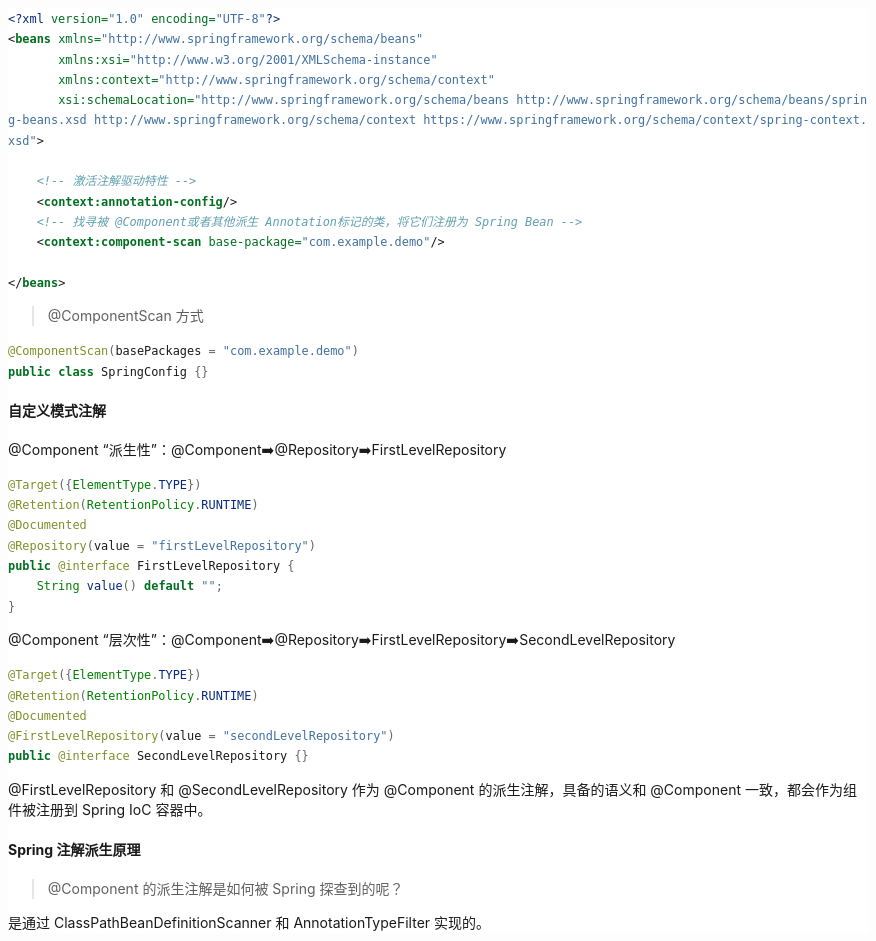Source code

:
 ```xml
<?xml version="1.0" encoding="UTF-8"?>
<beans xmlns="http://www.springframework.org/schema/beans"
       xmlns:xsi="http://www.w3.org/2001/XMLSchema-instance"
       xmlns:context="http://www.springframework.org/schema/context"
       xsi:schemaLocation="http://www.springframework.org/schema/beans http://www.springframework.org/schema/beans/spring-beans.xsd http://www.springframework.org/schema/context https://www.springframework.org/schema/context/spring-context.xsd">

    <!-- 激活注解驱动特性 -->
    <context:annotation-config/>
    <!-- 找寻被 @Component或者其他派生 Annotation标记的类，将它们注册为 Spring Bean -->
    <context:component-scan base-package="com.example.demo"/>
    
</beans>
```

> @ComponentScan 方式

```java
@ComponentScan(basePackages = "com.example.demo")
public class SpringConfig {}
```

#### 自定义模式注解

@Component “派生性”：@Component➡️@Repository➡️FirstLevelRepository

```java
@Target({ElementType.TYPE})
@Retention(RetentionPolicy.RUNTIME)
@Documented
@Repository(value = "firstLevelRepository")
public @interface FirstLevelRepository {
    String value() default "";
}
```

@Component “层次性”：@Component➡️@Repository➡️FirstLevelRepository➡️SecondLevelRepository

```java
@Target({ElementType.TYPE})
@Retention(RetentionPolicy.RUNTIME)
@Documented
@FirstLevelRepository(value = "secondLevelRepository")
public @interface SecondLevelRepository {}
```

@FirstLevelRepository 和 @SecondLevelRepository 作为 @Component 的派生注解，具备的语义和 @Component 一致，都会作为组件被注册到 Spring IoC 容器中。

#### Spring 注解派生原理

> @Component 的派生注解是如何被 Spring 探查到的呢？

是通过 ClassPathBeanDefinitionScanner 和 AnnotationTypeFilter 实现的。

EXERCISE: Which lines in the listing above include the string "value"? Copy each of them.

ANSWER TO THE PROBLEM:
@Repository(value = "firstLevelRepository")
    String value() default "";
@FirstLevelRepository(value = "secondLevelRepository")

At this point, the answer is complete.